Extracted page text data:

-------

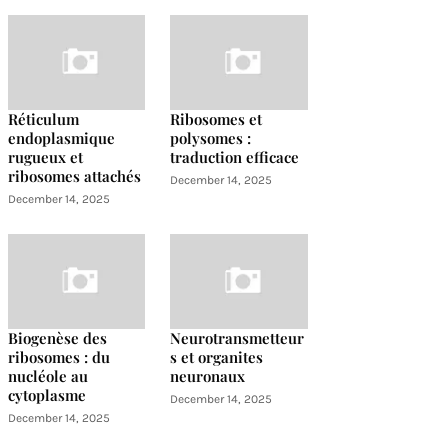
Réticulum
Ribosomes et
endoplasmique
polysomes :
rugueux et
traduction efficace
ribosomes attachés
December 14, 2025
December 14, 2025
Biogenèse des
Neurotransmetteur
ribosomes : du
s et organites
nucléole au
neuronaux
cytoplasme
December 14, 2025
December 14, 2025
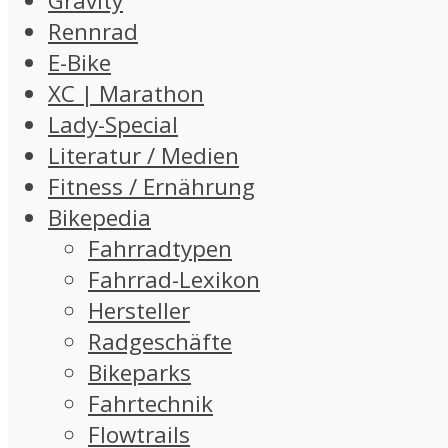
Gravity
Rennrad
E-Bike
XC | Marathon
Lady-Special
Literatur / Medien
Fitness / Ernährung
Bikepedia
Fahrradtypen
Fahrrad-Lexikon
Hersteller
Radgeschäfte
Bikeparks
Fahrtechnik
Flowtrails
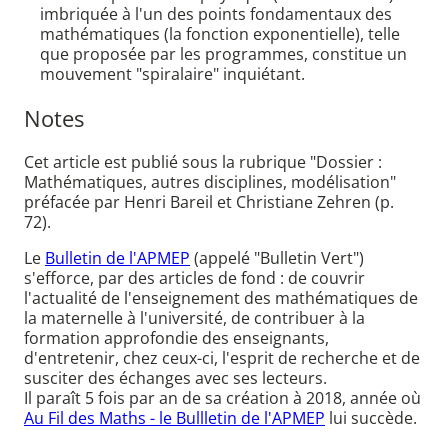
imbriquée à l'un des points fondamentaux des
mathématiques (la fonction exponentielle), telle
que proposée par les programmes, constitue un
mouvement "spiralaire" inquiétant.
Notes
Cet article est publié sous la rubrique "Dossier :
Mathématiques, autres disciplines, modélisation"
préfacée par Henri Bareil et Christiane Zehren (p.
72).
Le
Bulletin de l'APMEP
(appelé "Bulletin Vert")
s'efforce, par des articles de fond : de couvrir
l'actualité de l'enseignement des mathématiques de
la maternelle à l'université, de contribuer à la
formation approfondie des enseignants,
d'entretenir, chez ceux-ci, l'esprit de recherche et de
susciter des échanges avec ses lecteurs.
Il paraît 5 fois par an de sa création à 2018, année où
Au Fil des Maths - le Bullletin de l'APMEP
lui succède.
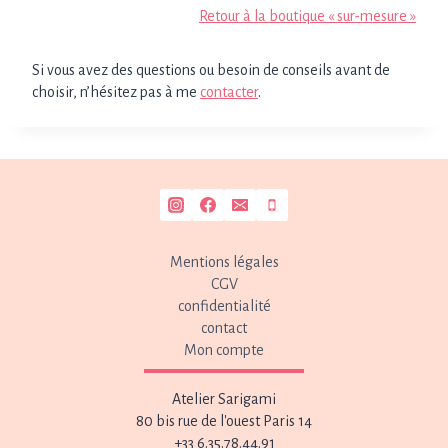
Retour à la boutique « sur-mesure »
Si vous avez des questions ou besoin de conseils avant de
choisir, n’hésitez pas à me
contacter
.
Mentions légales
CGV
confidentialité
contact
Mon compte
Atelier Sarigami
80 bis rue de l'ouest Paris 14
+33 6.35.78.44.91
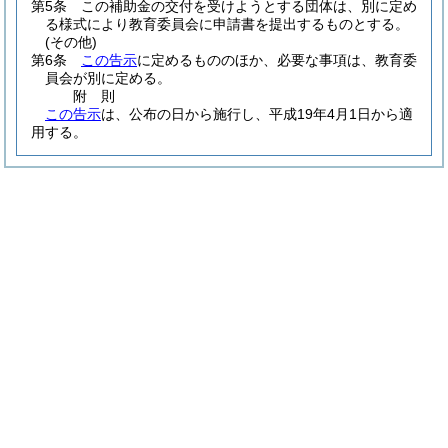
第5条
この補助金の交付を受けようとする団体は、別に定め
る様式により教育委員会に申請書を提出するものとする。
(その他)
第6条
この告示
に定めるもののほか、必要な事項は、教育委
員会が別に定める。
附
則
この告示
は、公布の日から施行し、平成19年4月1日から適
用する。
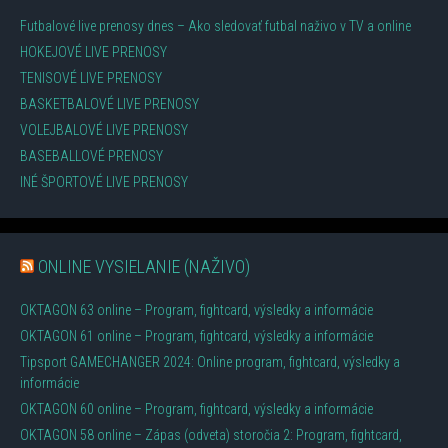
Futbalové live prenosy dnes – Ako sledovať futbal naživo v TV a online
HOKEJOVÉ LIVE PRENOSY
TENISOVÉ LIVE PRENOSY
BASKETBALOVÉ LIVE PRENOSY
VOLEJBALOVÉ LIVE PRENOSY
BASEBALLOVÉ PRENOSY
INÉ ŠPORTOVÉ LIVE PRENOSY
ONLINE VYSIELANIE (NAŽIVO)
OKTAGON 63 online – Program, fightcard, výsledky a informácie
OKTAGON 61 online – Program, fightcard, výsledky a informácie
Tipsport GAMECHANGER 2024: Online program, fightcard, výsledky a
informácie
OKTAGON 60 online – Program, fightcard, výsledky a informácie
OKTAGON 58 online – Zápas (odveta) storočia 2: Program, fightcard,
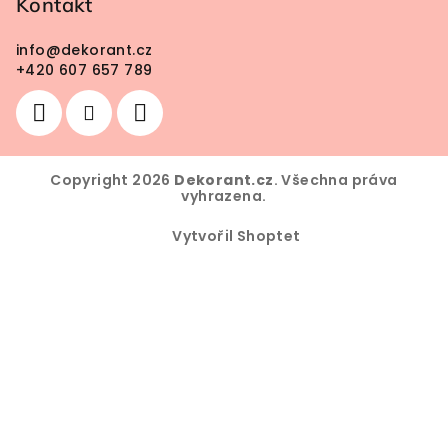
Kontakt
info
@
dekorant.cz
+420 607 657 789
Copyright 2026
Dekorant.cz
. Všechna práva
vyhrazena.
Vytvořil Shoptet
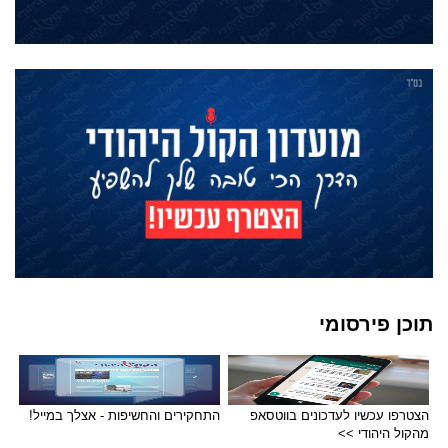
תוכן פירסומי
הצטרפו עכשיו לעדכונים בווטסאפ
התחקירים והחשיפות - אצלך במייל!
מהקול היהודי >>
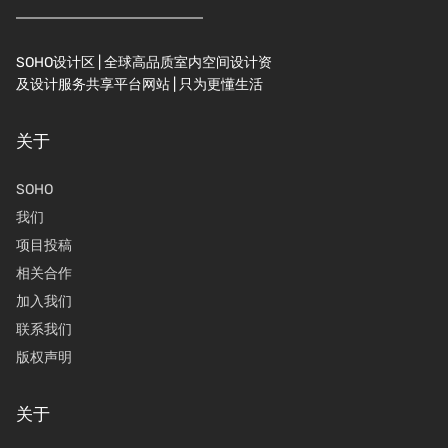
SOHO设计区 | 全球高品质室内空间设计资
及设计服务共享平台网站 | 只为更懂生活
关于
SOHO
我们
项目投稿
相关合作
加入我们
联系我们
版权声明
关于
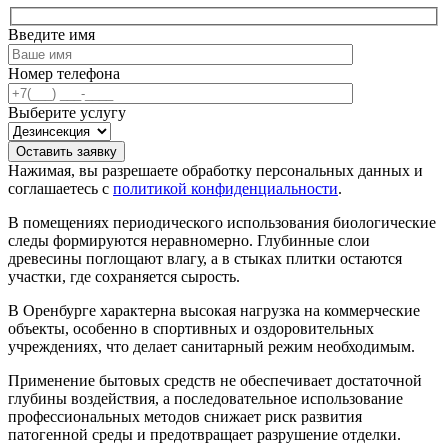
Введите имя
Номер телефона
Выберите услугу
Оставить заявку
Нажимая, вы разрешаете обработку персональных данных и
соглашаетесь с
политикой конфиденциальности
.
В помещениях периодического использования биологические
следы формируются неравномерно. Глубинные слои
древесины поглощают влагу, а в стыках плитки остаются
участки, где сохраняется сырость.
В Оренбурге характерна высокая нагрузка на коммерческие
объекты, особенно в спортивных и оздоровительных
учреждениях, что делает санитарный режим необходимым.
Применение бытовых средств не обеспечивает достаточной
глубины воздействия, а последовательное использование
профессиональных методов снижает риск развития
патогенной среды и предотвращает разрушение отделки.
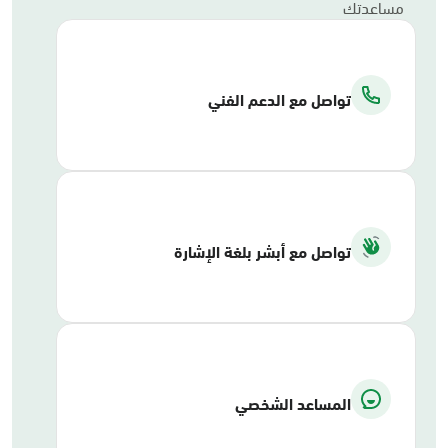
مساعدتك
تواصل مع الدعم الفني
تواصل مع أبشر بلغة الإشارة
المساعد الشخصي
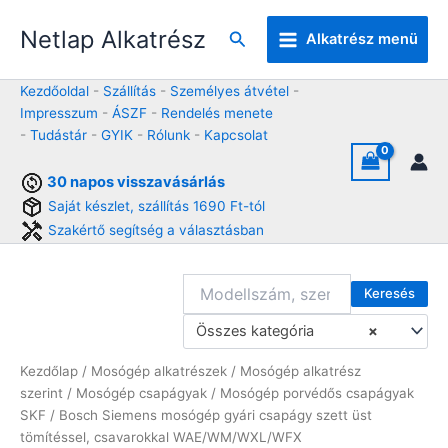
Skip
Netlap Alkatrész
to
Keresés
Alkatrész menü
content
Kezdőoldal
-
Szállítás
-
Személyes átvétel
-
Impresszum
-
ÁSZF
-
Rendelés menete
-
Tudástár
-
GYIK
-
Rólunk
-
Kapcsolat
30 napos visszavásárlás
Saját készlet, szállítás 1690 Ft-tól
Szakértő segítség a választásban
Keresés
Összes kategória
×
Kezdőlap
/
Mosógép alkatrészek
/
Mosógép alkatrész
szerint
/
Mosógép csapágyak
/
Mosógép porvédős csapágyak
SKF
/ Bosch Siemens mosógép gyári csapágy szett üst
tömítéssel, csavarokkal WAE/WM/WXL/WFX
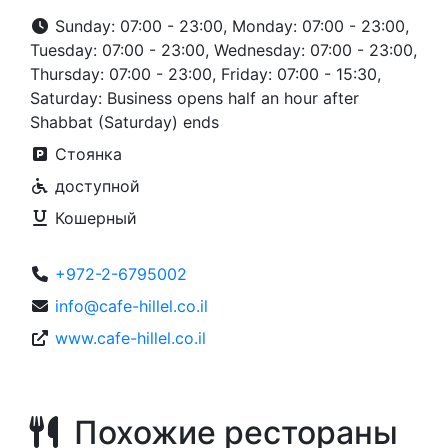
Sunday: 07:00 - 23:00, Monday: 07:00 - 23:00,
Tuesday: 07:00 - 23:00, Wednesday: 07:00 - 23:00,
Thursday: 07:00 - 23:00, Friday: 07:00 - 15:30,
Saturday: Business opens half an hour after
Shabbat (Saturday) ends
Стоянка
доступной
Кошерный
+972-2-6795002
info@cafe-hillel.co.il
www.cafe-hillel.co.il
Похожие рестораны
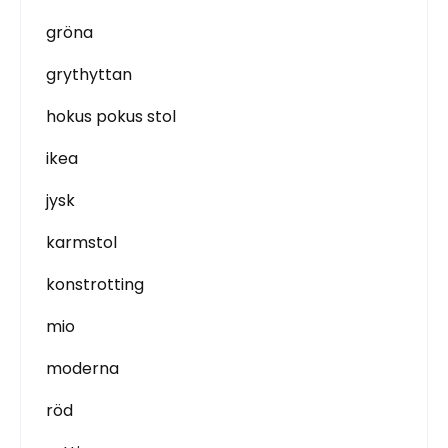
gröna
grythyttan
hokus pokus stol
ikea
jysk
karmstol
konstrotting
mio
moderna
röd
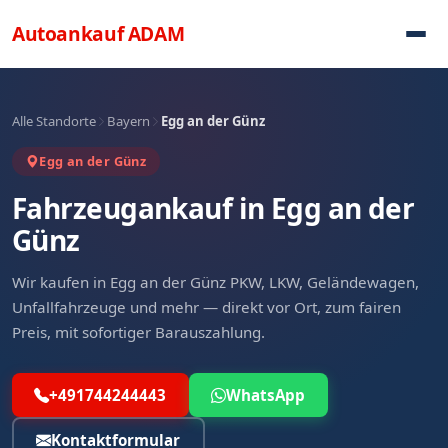
Direkt zum Inhalt
Autoankauf
ADAM
Alle Standorte
Bayern
Egg an der Günz
Egg an der Günz
Fahrzeugankauf in Egg an der
Günz
Wir kaufen in Egg an der Günz PKW, LKW, Geländewagen,
Unfallfahrzeuge und mehr — direkt vor Ort, zum fairen
Preis, mit sofortiger Barauszahlung.
+491744244443
WhatsApp
Kontaktformular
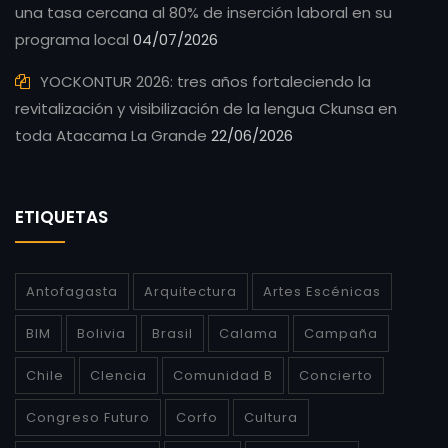
una tasa cercana al 80% de inserción laboral en su
programa local
04/07/2026
YOCKONTUR 2026: tres años fortaleciendo la
revitalización y visibilización de la lengua Ckunsa en
toda Atacama La Grande
22/06/2026
ETIQUETAS
Antofagasta
Arquitectura
Artes Escénicas
BIM
Bolivia
Brasil
Calama
Campaña
Chile
CIencia
Comunidad B
Concierto
Congreso Futuro
Corfo
Cultura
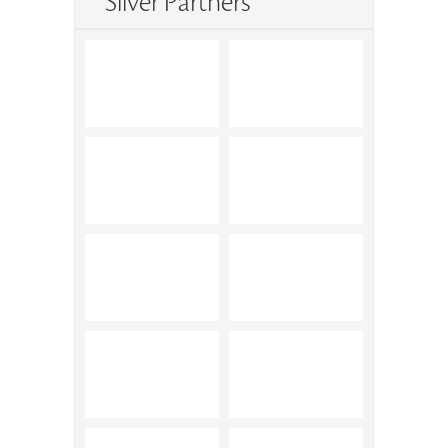
Silver Partners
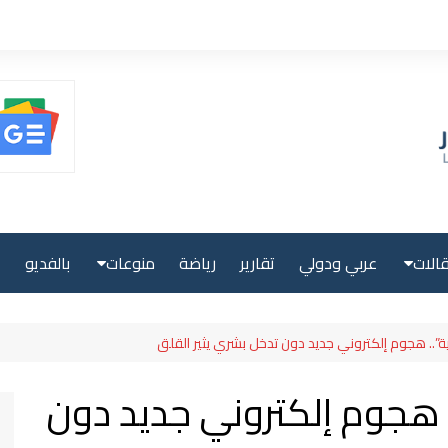
الات
عربي ودولي
تقارير
رياضة
منوعات
بالفديو
ا
حلية
صحة ولياقة
”.. هجوم إلكتروني جديد دون تدخل بشري يثير القلق
بية
علوم وتكنولوجيا
 هجوم إلكتروني جديد دون
لية
سياحة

-------

*Directions*:
Copy the entries above verbatim. Pictures do not belong in the copy.

*Result of the task*:
Réticulum
Ribosomes et
endoplasmique
polysomes :
rugueux et
traduction efficace
ribosomes attachés
December 14, 2025
December 14, 2025
Biogenèse des
Neurotransmetteur
ribosomes : du
s et organites
nucléole au
neuronaux
cytoplasme
December 14, 2025
December 14, 2025
Gravity
Rennrad
E-Bike
XC | Marathon
Lady-Special
Literatur / Medien
Fitness / Ernährung
Bikepedia
Fahrradtypen
Fahrrad-Lexikon
Hersteller
Radgeschäfte
Bikeparks
Fahrtechnik
Flowtrails
imbriquée à l'un des points fondamentaux des
mathématiques (la fonction exponentielle), telle
que proposée par les programmes, constitue un
mouvement "spiralaire" inquiétant.
Notes
Cet article est publié sous la rubrique "Dossier :
Mathématiques, autres disciplines, modélisation"
préfacée par Henri Bareil et Christiane Zehren (p.
72).
Le
Bulletin de l'APMEP
(appelé "Bulletin Vert")
s'efforce, par des articles de fond : de couvrir
l'actualité de l'enseignement des mathématiques de
la maternelle à l'université, de contribuer à la
formation approfondie des enseignants,
d'entretenir, chez ceux-ci, l'esprit de recherche et de
susciter des échanges avec ses lecteurs.
Il paraît 5 fois par an de sa création à 2018, année où
Au Fil des Maths - le Bullletin de l'APMEP
lui succède.
Retour à la boutique « sur-mesure »
Si vous avez des questions ou besoin de conseils avant de
choisir, n’hésitez pas à me
contacter
.
Mentions légales
CGV
confidentialité
contact
Mon compte
Atelier Sarigami
80 bis rue de l'ouest Paris 14
+33 6.35.78.44.91
第5条
この補助金の交付を受けようとする団体は、別に定め
る様式により教育委員会に申請書を提出するものとする。
(その他)
第6条
この告示
に定めるもののほか、必要な事項は、教育委
員会が別に定める。
附
則
この告示
は、公布の日から施行し、平成19年4月1日から適
用する。
Futbalové live prenosy dnes – Ako sledovať futbal naživo v TV a online
HOKEJOVÉ LIVE PRENOSY
TENISOVÉ LIVE PRENOSY
BASKETBALOVÉ LIVE PRENOSY
VOLEJBALOVÉ LIVE PRENOSY
BASEBALLOVÉ PRENOSY
INÉ ŠPORTOVÉ LIVE PRENOSY
ONLINE VYSIELANIE (NAŽIVO)
OKTAGON 63 online – Program, fightcard, výsledky a informácie
OKTAGON 61 online – Program, fightcard, výsledky a informácie
Tipsport GAMECHANGER 2024: Online program, fightcard, výsledky a
informácie
OKTAGON 60 online – Program, fightcard, výsledky a informácie
OKTAGON 58 online – Zápas (odveta) storočia 2: Program, fightcard,
Kontakt
info
@
dekorant.cz
+420 607 657 789
Copyright 2026
Dekorant.cz
. Všechna práva
vyhrazena.
Vytvořil Shoptet
תוכן פירסומי
הצטרפו עכשיו לעדכונים בווטסאפ
התחקירים והחשיפות - אצלך במייל!
מהקול היהודי >>
SOHO设计区 | 全球高品质室内空间设计资
及设计服务共享平台网站 | 只为更懂生活
关于
SOHO
我们
项目投稿
相关合作
加入我们
联系我们
版权声明
关于
Введите имя
Номер телефона
Выберите услугу
Оставить заявку
Нажимая, вы разрешаете обработку персональных данных и
соглашаетесь с
политикой конфиденциальности
.
В помещениях периодического использования биологические
следы формируются неравномерно. Глубинные слои
древесины поглощают влагу, а в стыках плитки остаются
участки, где сохраняется сырость.
В Оренбурге характерна высокая нагрузка на коммерческие
объекты, особенно в спортивных и оздоровительных
учреждениях, что делает санитарный режим необходимым.
Применение бытовых средств не обеспечивает достаточной
глубины воздействия, а последовательное использование
профессиональных методов снижает риск развития
патогенной среды и предотвращает разрушение отделки.
مساعدتك
تواصل مع الدعم الفني
تواصل مع أبشر بلغة الإشارة
المساعد الشخصي
Skip
Netlap Alkatrész
to
Keresés
Alkatrész menü
content
Kezdőoldal
-
Szállítás
-
Személyes átvétel
-
Impresszum
-
ÁSZF
-
Rendelés menete
-
Tudástár
-
GYIK
-
Rólunk
-
Kapcsolat
30 napos visszavásárlás
Saját készlet, szállítás 1690 Ft-tól
Szakértő segítség a választásban
Keresés
Összes kategória
×
Kezdőlap
/
Mosógép alkatrészek
/
Mosógép alkatrész
szerint
/
Mosógép csapágyak
/
Mosógép porvédős csapágyak
SKF
/ Bosch Siemens mosógép gyári csapágy szett üst
tömítéssel, csavarokkal WAE/WM/WXL/WFX
Sunday: 07:00 - 23:00, Monday: 07:00 - 23:00,
Tuesday: 07:00 - 23:00, Wednesday: 07:00 - 23:00,
Thursday: 07:00 - 23:00, Friday: 07:00 - 15:30,
Saturday: Business opens half an hour after
Shabbat (Saturday) ends
Стоянка
доступной
Кошерный
+972-2-6795002
info@cafe-hillel.co.il
www.cafe-hillel.co.il
Похожие рестораны
gröna
grythyttan
hokus pokus stol
ikea
jysk
karmstol
konstrotting
mio
moderna
röd
Direkt zum Inhalt
Autoankauf
ADAM
Alle Standorte
Bayern
Egg an der Günz
Egg an der Günz
Fahrzeugankauf in Egg an der
Günz
Wir kaufen in Egg an der Günz PKW, LKW, Geländewagen,
Unfallfahrzeuge und mehr — direkt vor Ort, zum fairen
Preis, mit sofortiger Barauszahlung.
+491744244443
WhatsApp
Kontaktformular
una tasa cercana al 80% de inserción laboral en su
programa local
04/07/2026
YOCKONTUR 2026: tres años fortaleciendo la
revitalización y visibilización de la lengua Ckunsa en
toda Atacama La Grande
22/06/2026
ETIQUETAS
Antofagasta
Arquitectura
Artes Escénicas
BIM
Bolivia
Brasil
Calama
Campaña
Chile
CIencia
Comunidad B
Concierto
Congreso Futuro
Corfo
Cultura
Silver Partners
الات
عربي ودولي
تقارير
رياضة
منوعات
بالفديو
ا
حلية
صحة ولياقة
”.. هجوم إلكتروني جديد دون تدخل بشري يثير القلق
بية
علوم وتكنولوجيا
 هجوم إلكتروني جديد دون
لية
سياحة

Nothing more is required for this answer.